Saved data entries

· · ·

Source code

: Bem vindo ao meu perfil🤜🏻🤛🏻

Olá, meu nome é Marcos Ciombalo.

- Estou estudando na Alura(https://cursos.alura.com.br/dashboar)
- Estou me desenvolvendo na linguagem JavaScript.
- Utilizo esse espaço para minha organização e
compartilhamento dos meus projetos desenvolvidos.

· · ·

If a line in the data above holds the string "Estou", copy it.

- Estou estudando na Alura(https://cursos.alura.com.br/dashboar)
- Estou me desenvolvendo na linguagem JavaScript.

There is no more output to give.